I wanted to talk about the Fearless Project which I feel is timely, because if you’re here on Mary’s blog then you probably know she just released a story called Steamroller. It touches on the subject on an athlete—the star quarterback no less—discovering his sexuality and falling in love with another guy, and what does he do then?
This sort of issue is very real, for many athletes. Your career depends on people liking you. Maybe even your safety, if you want to be sure your teammates will still look out for you the way they’re supposed to. If you’re pro, you have a short shelf-life in which you need to be able to earn as much money as you can; it’s a big thing and an understandable one to try to protect yourself.

* [Using the information]:
(1) Repeat the part of the Fearless Project post between "I wanted to" and "to protect yourself.", inclusive.
(2) List every proper name that appears in the Fearless Project post.
(3) Write the next part of the Fearless Project post, picking up right after its last sentence.
None of the material after the Fearless Project post is needed.

* [Supplied material]:
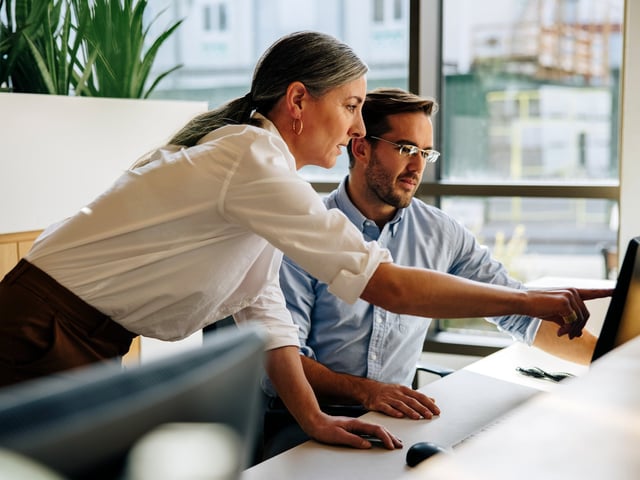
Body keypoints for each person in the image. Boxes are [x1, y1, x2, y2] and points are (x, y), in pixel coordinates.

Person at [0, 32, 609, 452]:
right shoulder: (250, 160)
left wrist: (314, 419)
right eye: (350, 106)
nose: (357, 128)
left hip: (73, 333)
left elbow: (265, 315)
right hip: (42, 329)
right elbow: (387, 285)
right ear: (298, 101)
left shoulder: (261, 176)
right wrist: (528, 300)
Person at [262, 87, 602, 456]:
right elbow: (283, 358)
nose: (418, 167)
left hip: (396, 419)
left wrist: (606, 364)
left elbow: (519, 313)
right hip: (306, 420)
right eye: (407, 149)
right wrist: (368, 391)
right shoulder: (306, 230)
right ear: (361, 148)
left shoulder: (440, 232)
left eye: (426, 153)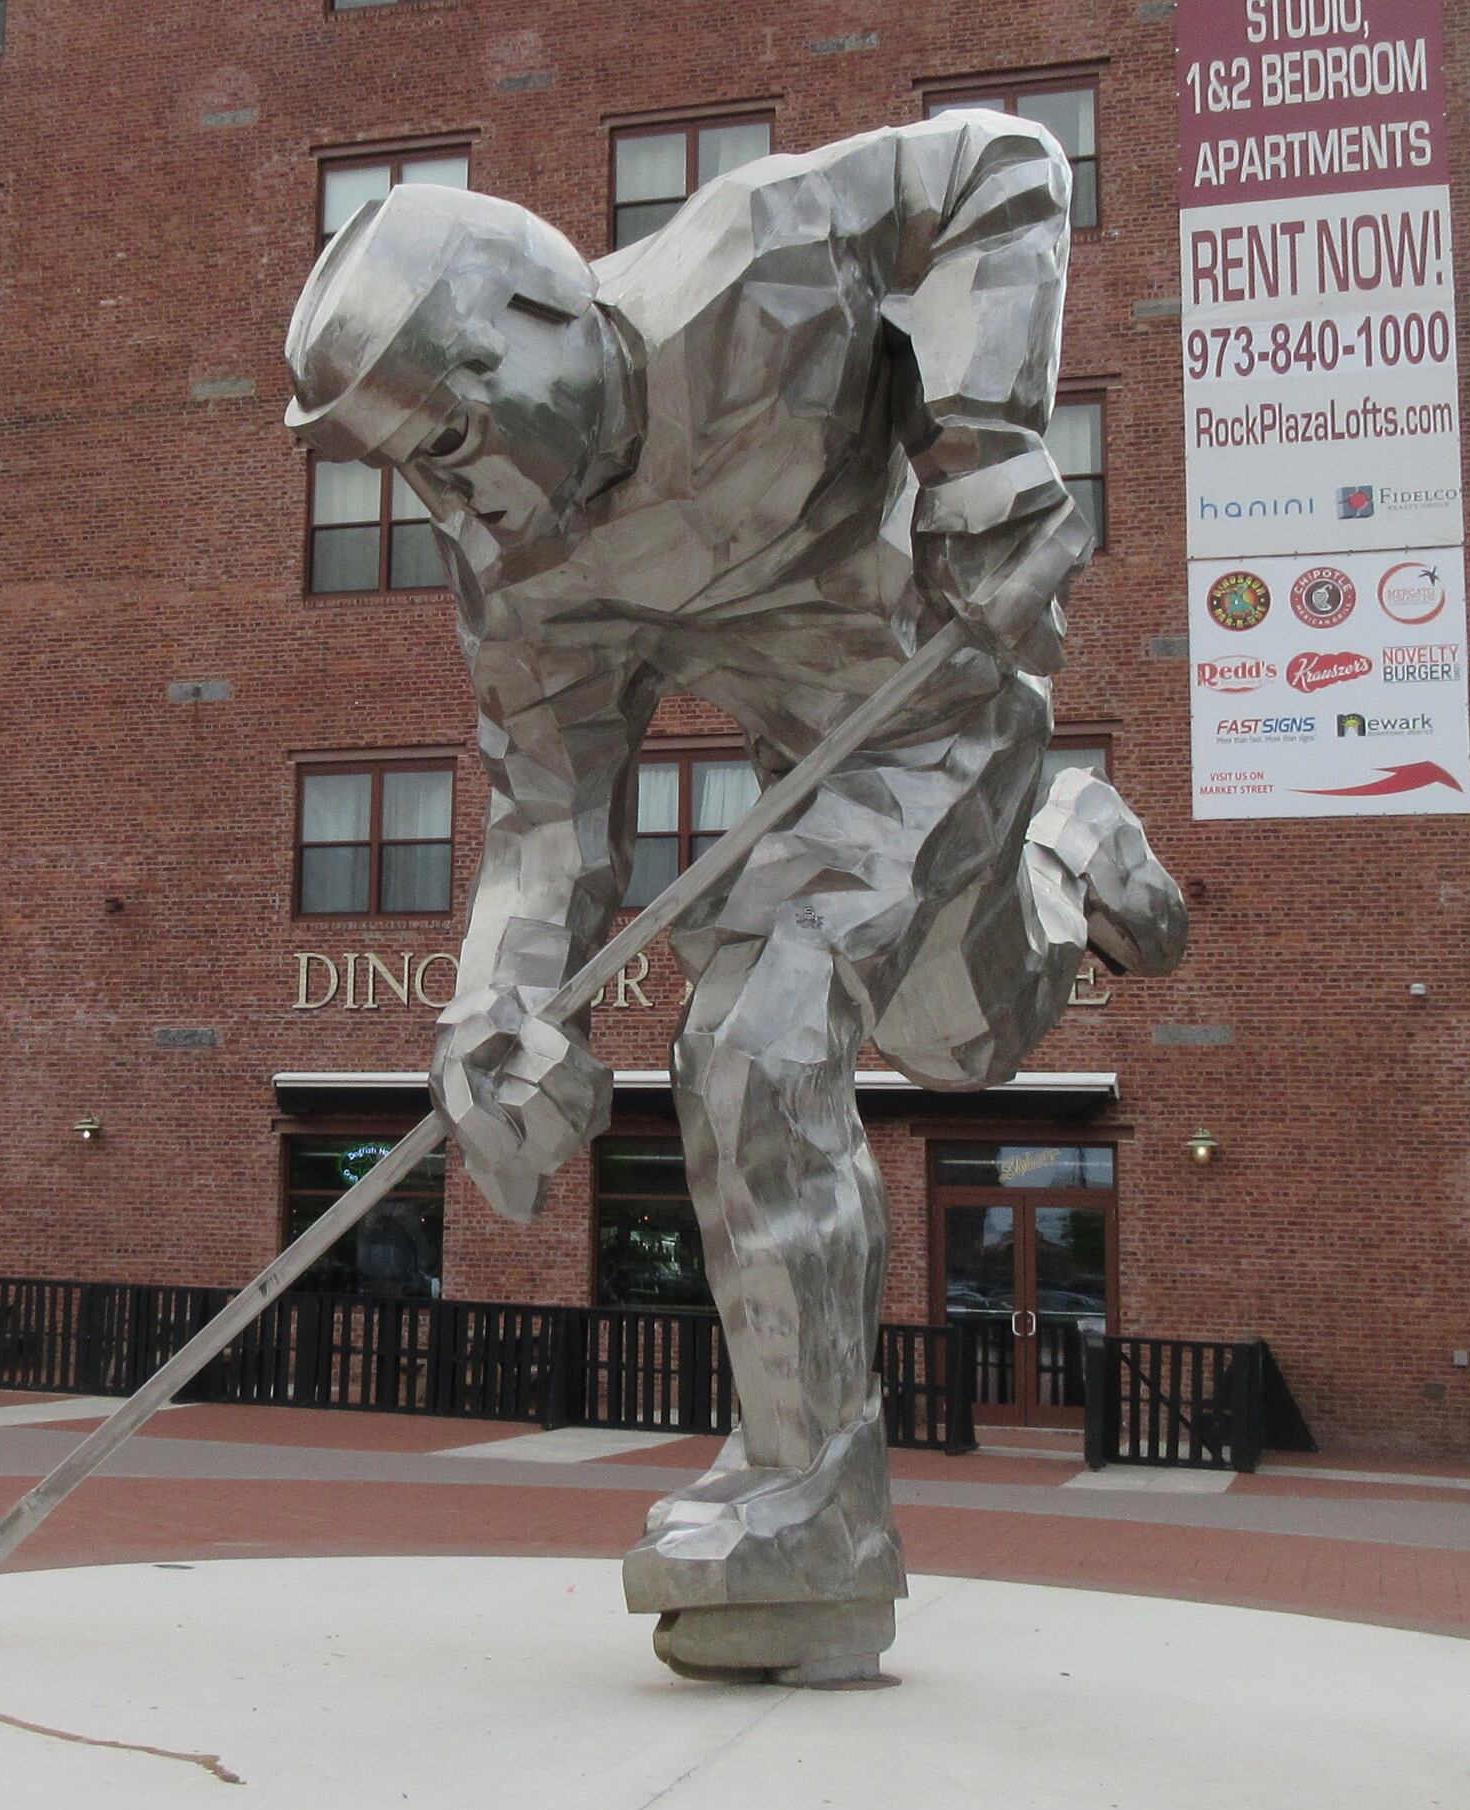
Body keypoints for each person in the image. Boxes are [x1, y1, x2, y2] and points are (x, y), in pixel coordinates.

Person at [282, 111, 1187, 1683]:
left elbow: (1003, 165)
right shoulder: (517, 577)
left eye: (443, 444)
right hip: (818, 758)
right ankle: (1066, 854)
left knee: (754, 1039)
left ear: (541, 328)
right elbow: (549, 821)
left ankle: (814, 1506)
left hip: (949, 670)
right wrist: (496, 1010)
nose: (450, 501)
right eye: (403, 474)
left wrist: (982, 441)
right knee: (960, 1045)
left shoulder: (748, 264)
---
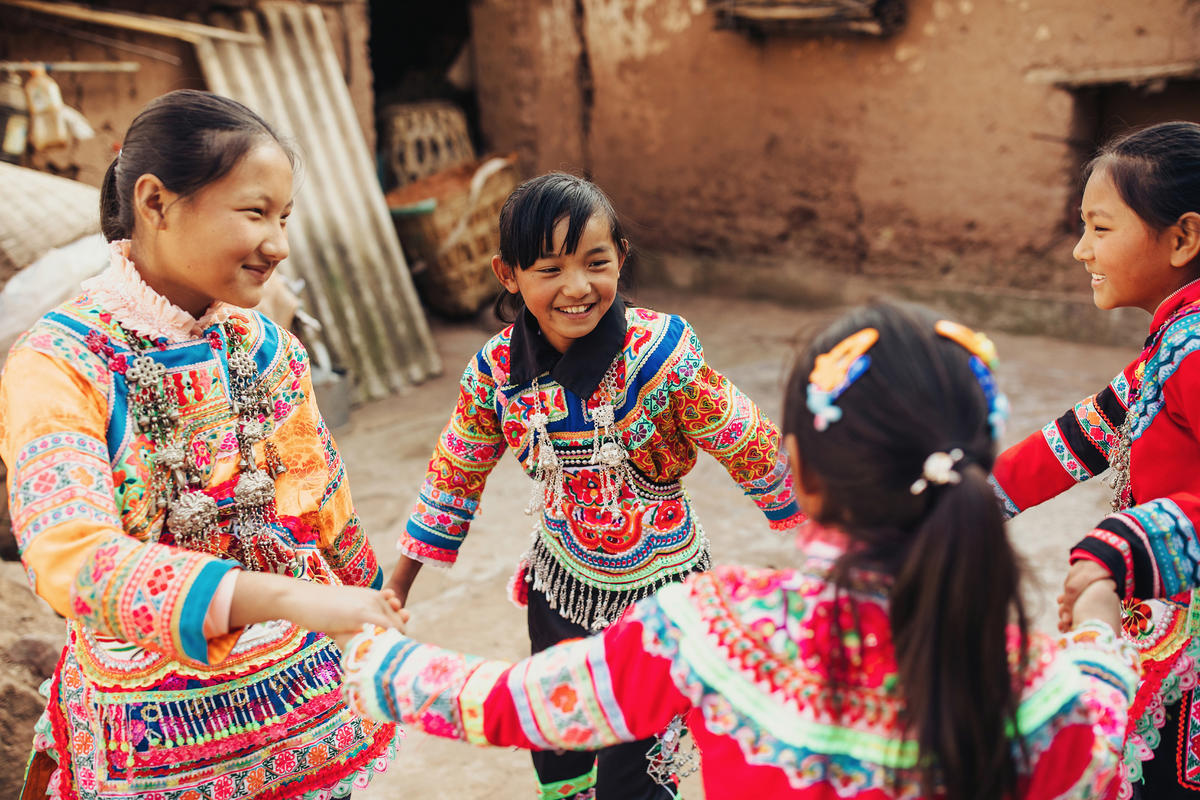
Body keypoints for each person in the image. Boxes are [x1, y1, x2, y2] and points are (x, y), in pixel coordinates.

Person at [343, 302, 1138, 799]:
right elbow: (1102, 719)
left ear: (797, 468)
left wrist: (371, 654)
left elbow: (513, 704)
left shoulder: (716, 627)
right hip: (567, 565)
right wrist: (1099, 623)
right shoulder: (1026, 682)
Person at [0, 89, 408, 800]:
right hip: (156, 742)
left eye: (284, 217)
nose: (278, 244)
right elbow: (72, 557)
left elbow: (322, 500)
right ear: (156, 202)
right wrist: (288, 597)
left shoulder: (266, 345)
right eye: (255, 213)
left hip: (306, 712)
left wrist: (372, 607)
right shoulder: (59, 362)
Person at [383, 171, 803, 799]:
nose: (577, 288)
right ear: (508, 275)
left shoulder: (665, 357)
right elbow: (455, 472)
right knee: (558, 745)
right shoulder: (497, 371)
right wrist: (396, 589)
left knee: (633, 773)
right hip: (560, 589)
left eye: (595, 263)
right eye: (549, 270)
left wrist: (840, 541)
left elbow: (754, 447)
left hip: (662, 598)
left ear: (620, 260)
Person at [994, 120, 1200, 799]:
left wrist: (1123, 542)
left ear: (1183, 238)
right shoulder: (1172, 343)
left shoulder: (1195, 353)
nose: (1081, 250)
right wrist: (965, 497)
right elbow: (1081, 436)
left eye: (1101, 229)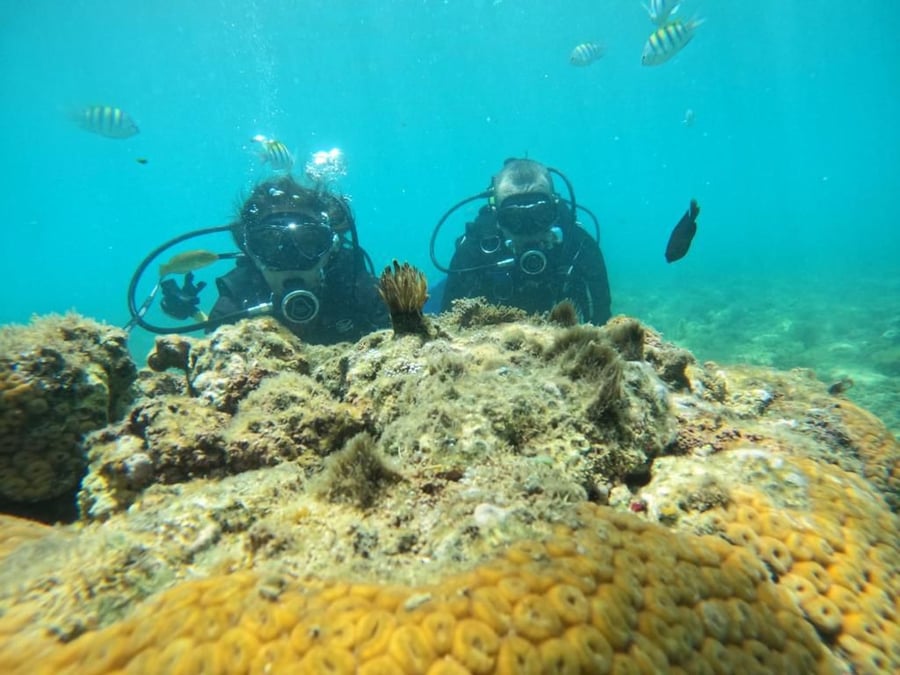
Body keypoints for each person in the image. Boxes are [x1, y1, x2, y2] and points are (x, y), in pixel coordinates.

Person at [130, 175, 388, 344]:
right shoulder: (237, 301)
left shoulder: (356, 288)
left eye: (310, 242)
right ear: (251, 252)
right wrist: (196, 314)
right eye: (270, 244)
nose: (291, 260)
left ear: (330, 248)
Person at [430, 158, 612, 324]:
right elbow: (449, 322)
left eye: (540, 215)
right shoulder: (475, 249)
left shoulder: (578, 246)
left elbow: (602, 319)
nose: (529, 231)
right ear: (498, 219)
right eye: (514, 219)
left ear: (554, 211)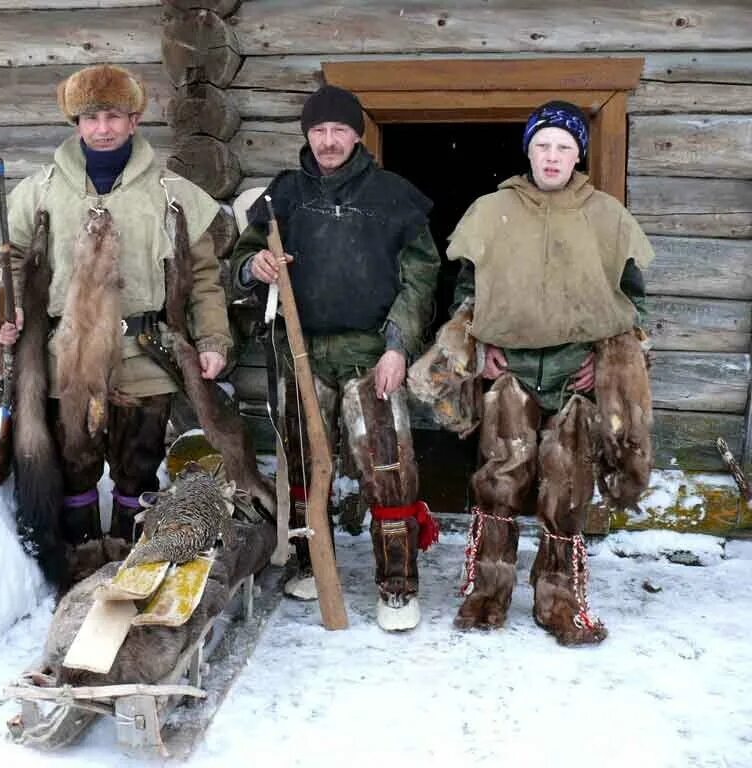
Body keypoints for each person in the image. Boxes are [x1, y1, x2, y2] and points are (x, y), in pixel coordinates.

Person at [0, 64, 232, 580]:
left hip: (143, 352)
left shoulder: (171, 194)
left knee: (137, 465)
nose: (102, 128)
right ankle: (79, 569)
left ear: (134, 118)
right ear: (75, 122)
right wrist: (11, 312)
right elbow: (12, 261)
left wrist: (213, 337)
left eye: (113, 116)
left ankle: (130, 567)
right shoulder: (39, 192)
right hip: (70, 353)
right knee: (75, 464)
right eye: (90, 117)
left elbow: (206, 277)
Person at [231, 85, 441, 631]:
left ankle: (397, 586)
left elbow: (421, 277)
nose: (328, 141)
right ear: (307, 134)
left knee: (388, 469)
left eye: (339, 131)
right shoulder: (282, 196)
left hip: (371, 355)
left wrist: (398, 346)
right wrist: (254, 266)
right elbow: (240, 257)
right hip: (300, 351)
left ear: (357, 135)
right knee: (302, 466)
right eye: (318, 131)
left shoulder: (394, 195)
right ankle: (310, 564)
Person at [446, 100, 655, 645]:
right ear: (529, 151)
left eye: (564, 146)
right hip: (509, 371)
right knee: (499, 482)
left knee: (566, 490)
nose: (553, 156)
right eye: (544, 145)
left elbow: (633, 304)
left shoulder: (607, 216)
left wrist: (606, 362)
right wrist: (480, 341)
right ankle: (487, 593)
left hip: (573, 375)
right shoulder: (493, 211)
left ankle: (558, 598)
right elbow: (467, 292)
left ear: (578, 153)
...
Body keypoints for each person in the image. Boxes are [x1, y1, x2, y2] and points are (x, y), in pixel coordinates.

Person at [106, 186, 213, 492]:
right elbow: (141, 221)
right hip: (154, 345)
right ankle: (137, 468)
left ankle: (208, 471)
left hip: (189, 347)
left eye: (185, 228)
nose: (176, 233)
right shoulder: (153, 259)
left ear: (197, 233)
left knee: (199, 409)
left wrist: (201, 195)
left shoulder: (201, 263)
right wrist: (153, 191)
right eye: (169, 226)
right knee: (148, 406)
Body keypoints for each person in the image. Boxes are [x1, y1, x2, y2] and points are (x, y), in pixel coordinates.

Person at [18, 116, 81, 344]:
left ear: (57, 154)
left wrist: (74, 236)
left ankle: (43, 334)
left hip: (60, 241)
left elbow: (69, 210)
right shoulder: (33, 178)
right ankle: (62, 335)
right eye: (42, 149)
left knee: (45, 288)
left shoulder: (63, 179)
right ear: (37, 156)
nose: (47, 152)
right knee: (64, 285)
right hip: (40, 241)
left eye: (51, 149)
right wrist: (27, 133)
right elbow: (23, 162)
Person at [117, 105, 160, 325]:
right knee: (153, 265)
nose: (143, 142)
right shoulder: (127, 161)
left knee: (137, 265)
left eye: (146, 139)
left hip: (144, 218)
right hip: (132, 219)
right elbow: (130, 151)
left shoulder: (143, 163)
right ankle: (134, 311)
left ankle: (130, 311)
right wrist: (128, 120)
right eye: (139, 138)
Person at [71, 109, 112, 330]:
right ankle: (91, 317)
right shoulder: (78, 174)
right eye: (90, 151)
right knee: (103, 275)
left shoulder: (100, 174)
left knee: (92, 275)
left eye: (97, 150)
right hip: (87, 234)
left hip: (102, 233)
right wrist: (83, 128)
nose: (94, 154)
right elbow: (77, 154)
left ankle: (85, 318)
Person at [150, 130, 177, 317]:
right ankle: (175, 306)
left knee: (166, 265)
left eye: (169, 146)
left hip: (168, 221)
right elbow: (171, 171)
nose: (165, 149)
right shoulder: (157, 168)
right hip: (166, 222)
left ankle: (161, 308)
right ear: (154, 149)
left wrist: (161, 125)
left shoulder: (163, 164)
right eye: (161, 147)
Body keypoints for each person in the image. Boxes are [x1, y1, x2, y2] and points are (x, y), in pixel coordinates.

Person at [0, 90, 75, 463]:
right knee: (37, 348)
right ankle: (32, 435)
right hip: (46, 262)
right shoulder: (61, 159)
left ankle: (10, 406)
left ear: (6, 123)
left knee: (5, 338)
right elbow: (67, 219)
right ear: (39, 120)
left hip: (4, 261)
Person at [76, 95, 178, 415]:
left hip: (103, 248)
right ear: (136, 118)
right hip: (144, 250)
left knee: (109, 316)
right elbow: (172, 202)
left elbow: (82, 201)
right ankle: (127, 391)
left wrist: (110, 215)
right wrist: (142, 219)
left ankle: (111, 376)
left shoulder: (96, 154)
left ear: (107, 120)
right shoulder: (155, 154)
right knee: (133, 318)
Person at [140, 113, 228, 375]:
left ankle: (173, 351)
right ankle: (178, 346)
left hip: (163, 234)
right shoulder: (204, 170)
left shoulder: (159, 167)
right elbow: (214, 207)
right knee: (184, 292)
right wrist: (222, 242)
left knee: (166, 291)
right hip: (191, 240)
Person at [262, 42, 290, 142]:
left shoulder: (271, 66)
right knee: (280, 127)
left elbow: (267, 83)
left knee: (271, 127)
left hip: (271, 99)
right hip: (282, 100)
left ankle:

* [Answers for each item]:
(1)
I wanted to talk about the Fearless Project which I feel is timely, because if you’re here on Mary’s blog then you probably know she just released a story called Steamroller. It touches on the subject on an athlete—the star quarterback no less—discovering his sexuality and falling in love with another guy, and what does he do then?
This sort of issue is very real, for many athletes. Your career depends on people liking you. Maybe even your safety, if you want to be sure your teammates will still look out for you the way they’re supposed to. If you’re pro, you have a short shelf-life in which you need to be able to earn as much money as you can; it’s a big thing and an understandable one to try to protect yourself.

(2) Fearless Project, Mary, Steamroller

(3)
But what about when you’re a teenager? When you have everything stretched out ahead of you. When if you come out, you’re taking a risk with people you will still have to see every day in class and at practice for the duration of the school year, maybe many multiple school years, maybe even in your neighborhood. Maybe your parents and siblings take it well, maybe they don’t. As teenagers, our identities, our confidence is still forming. It takes an awful lot of self-awareness and even more courage to come out and be public about your sexual orientation, especially if you play sports. Because this thing that depends so much on people liking you, this thing that athletes historically saved the big reveal for until retirement, is now going to follow you throughout your career.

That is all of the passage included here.